◆ **What to produce**:
Copy every line below word for word, but leave the pictures out.
-------- Dataset extract
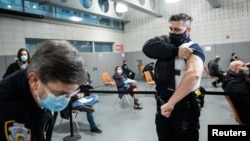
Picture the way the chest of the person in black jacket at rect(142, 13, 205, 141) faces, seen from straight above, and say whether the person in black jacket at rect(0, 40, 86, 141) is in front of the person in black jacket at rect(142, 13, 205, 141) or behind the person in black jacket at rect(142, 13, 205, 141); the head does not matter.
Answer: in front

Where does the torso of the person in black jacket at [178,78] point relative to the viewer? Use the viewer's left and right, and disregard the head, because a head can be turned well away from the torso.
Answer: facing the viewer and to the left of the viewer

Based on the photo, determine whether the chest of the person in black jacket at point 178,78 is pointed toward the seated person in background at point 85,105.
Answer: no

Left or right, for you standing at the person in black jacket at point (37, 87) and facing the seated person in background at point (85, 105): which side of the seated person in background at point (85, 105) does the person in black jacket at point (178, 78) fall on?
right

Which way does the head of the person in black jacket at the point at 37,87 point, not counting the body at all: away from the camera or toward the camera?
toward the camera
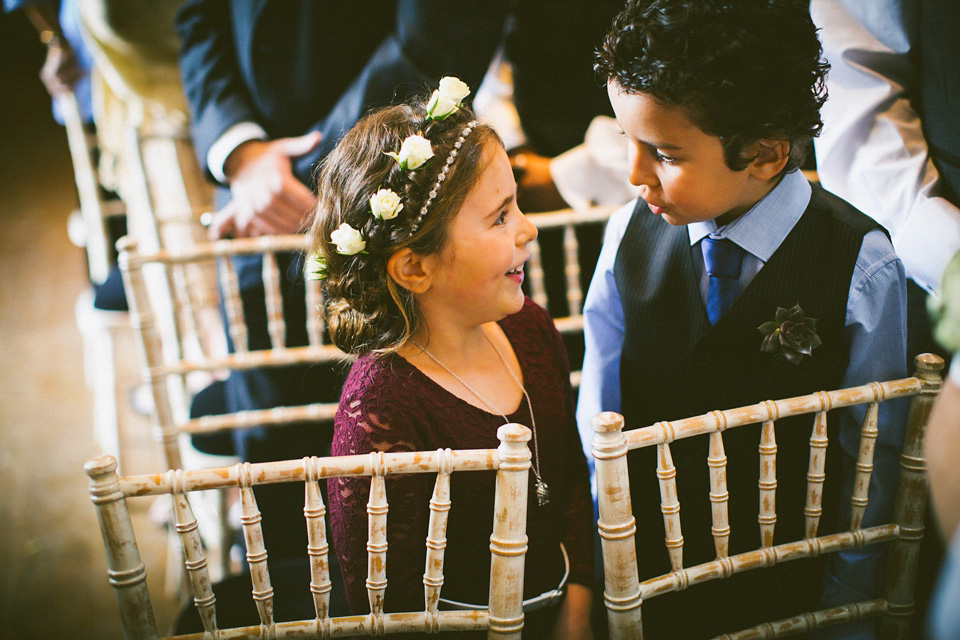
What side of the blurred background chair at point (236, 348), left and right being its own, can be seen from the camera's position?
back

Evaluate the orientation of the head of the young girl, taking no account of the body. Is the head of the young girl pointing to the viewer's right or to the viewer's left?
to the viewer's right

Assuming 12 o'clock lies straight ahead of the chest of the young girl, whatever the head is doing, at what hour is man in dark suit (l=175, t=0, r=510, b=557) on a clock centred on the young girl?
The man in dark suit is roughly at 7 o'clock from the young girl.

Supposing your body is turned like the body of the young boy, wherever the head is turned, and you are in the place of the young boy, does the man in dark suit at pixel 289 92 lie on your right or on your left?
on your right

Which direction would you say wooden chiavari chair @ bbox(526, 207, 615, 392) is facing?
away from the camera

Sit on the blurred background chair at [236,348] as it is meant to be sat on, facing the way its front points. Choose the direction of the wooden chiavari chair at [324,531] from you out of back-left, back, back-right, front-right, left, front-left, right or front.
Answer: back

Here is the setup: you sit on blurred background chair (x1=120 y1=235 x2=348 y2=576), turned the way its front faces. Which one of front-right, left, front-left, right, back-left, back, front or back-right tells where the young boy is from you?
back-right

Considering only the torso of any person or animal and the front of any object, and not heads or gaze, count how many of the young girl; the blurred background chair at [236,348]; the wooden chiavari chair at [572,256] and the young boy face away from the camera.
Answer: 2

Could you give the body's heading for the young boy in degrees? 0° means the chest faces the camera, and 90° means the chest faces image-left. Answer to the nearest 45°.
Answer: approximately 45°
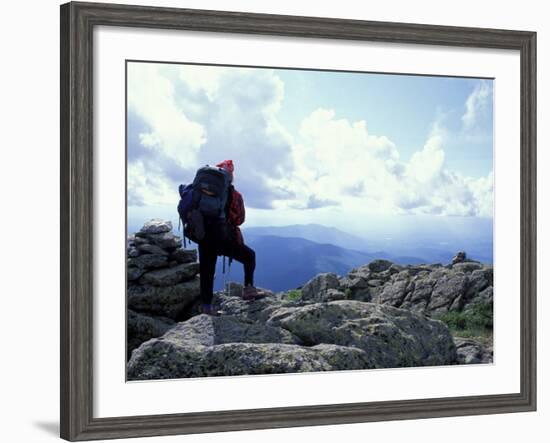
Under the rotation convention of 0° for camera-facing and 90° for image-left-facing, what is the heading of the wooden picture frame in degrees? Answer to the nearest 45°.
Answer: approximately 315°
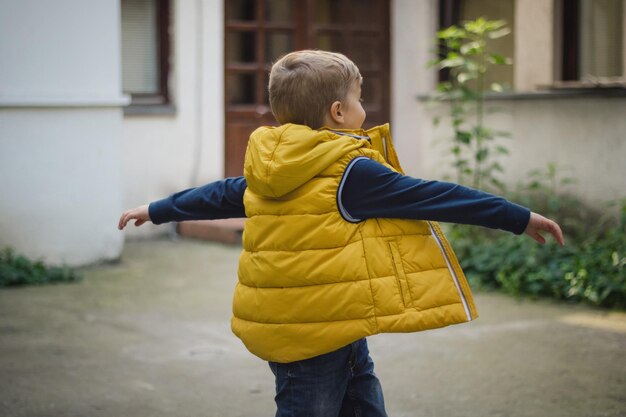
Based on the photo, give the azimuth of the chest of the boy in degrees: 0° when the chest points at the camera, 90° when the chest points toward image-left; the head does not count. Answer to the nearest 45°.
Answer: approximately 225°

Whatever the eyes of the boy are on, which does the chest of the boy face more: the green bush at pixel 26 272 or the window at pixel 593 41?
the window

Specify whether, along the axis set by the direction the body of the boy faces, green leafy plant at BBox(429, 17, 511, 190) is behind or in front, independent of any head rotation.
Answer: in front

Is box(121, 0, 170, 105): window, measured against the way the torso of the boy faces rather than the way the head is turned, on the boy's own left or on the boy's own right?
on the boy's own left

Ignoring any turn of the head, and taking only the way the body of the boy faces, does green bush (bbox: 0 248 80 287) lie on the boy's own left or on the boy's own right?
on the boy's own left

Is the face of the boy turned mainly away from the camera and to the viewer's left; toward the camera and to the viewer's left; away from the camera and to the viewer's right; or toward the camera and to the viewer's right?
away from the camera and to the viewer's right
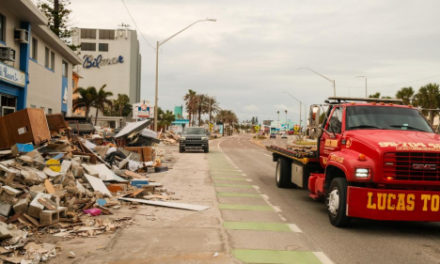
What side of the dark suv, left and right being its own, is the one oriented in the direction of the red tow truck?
----------------
◆ **Solution for this problem**:
Picture the way the chest of the person in black jacket at rect(142, 13, 205, 141) faces, seen from straight above, and say whether the person in black jacket at rect(0, 40, 86, 141) is in front of the person in black jacket at rect(142, 13, 205, 141) or behind the person in black jacket at rect(142, 13, 205, 141); the head does not matter.
Answer: in front

Where does the torso of the person in black jacket at [178,78] point relative to the viewer? Use the viewer's left and right, and disregard the head, because a head can be turned well away from the torso.
Answer: facing the viewer and to the left of the viewer

Based on the photo, determine whether the chest of the person in black jacket at point 178,78 is pointed toward the seated person in background at point 85,105.
Answer: no

Left or right, for you standing at the person in black jacket at point (37, 87) and facing the seated person in background at point (85, 105): which side of the seated person in background at point (85, 105) does the person in black jacket at point (178, 78) fall on?
right

Which way does the head of the person in black jacket at the point at 37,87 point, not counting the body at all: away from the camera or toward the camera?
toward the camera
What side of the blurred background chair at point (236, 348), left and right being its own, can be seen from the camera's position?
back

Evaluate the orientation of the head of the young girl, taking no account of the body. Is the head of the young girl pointing to the viewer's right or to the viewer's left?
to the viewer's right

Assuming 12 o'clock lies straight ahead of the chest of the young girl, whatever the head is doing, at what hour is man in dark suit (l=175, t=0, r=510, b=557) on a clock centred on the young girl?
The man in dark suit is roughly at 7 o'clock from the young girl.

Supposing your body is turned like the body of the young boy, wherever the head is turned, and you are in the place of the young boy, does the man in dark suit at pixel 289 92 lie on your right or on your left?
on your right

Which direction would you say wooden chiavari chair @ bbox(526, 207, 615, 392) is facing?
away from the camera

Sit on the blurred background chair at [236,348] as it is meant to be sat on, facing the way its front points. Choose the direction of the wooden chiavari chair at [324,531] from you out of back-left, back, back-right, front-right, left, front-left, right or front.
Answer: back

Here is the setup: you sit on blurred background chair (x1=120 y1=235 x2=348 y2=576), turned the way its front faces. Which one of front-right, left, front-left, right, back-left, back, front or back-right tells where the young boy is from you?
back-right

Considering only the torso of any person or animal and the front of any object, and not heads or gaze, count how many of the young girl; the blurred background chair at [236,348]; the wooden chiavari chair at [572,256] and the young boy face away from the camera.
Answer: 2

Could you give the body's heading for the young boy in degrees? 0° means the chest faces the camera, and 90° means the chest faces image-left. Answer to the nearest 45°.
Answer: approximately 45°
Under the rotation convention of 0° for camera-facing and 90° for image-left-facing, what is the heading of the wooden picture frame in degrees? Answer to the nearest 45°.
Answer: approximately 315°
Based on the photo, give the azimuth of the chest of the boy in degrees: 0° when the chest points at the camera, 90° when the chest points toward image-left; the head does not count. Answer to the nearest 45°.
Answer: approximately 225°

Whatever the eyes of the boy are on, which does the chest of the boy face more: the green bush at pixel 26 272 or the window at pixel 593 41?
the window

Specify whether, along the axis set by the direction the body of the boy faces, green leafy plant at BBox(429, 17, 511, 190) is behind or in front, independent of any head rotation.
Answer: in front

Is box(121, 0, 170, 105): window, measured against the way the torso of the boy faces rather than the way the head is turned, on the boy's own left or on the boy's own right?
on the boy's own left

Ignoring any turn of the head, and taking only the way the body of the boy faces, does green bush (bbox: 0 248 80 287) lie on the boy's own left or on the boy's own right?
on the boy's own left

Is the face of the boy turned mainly away from the camera and to the viewer's left; toward the camera and to the viewer's left; away from the camera and to the viewer's right; or toward the camera and to the viewer's right?
away from the camera and to the viewer's right
What side of the dark suv, left and right being its own, is the one oriented in the direction of the red tow truck?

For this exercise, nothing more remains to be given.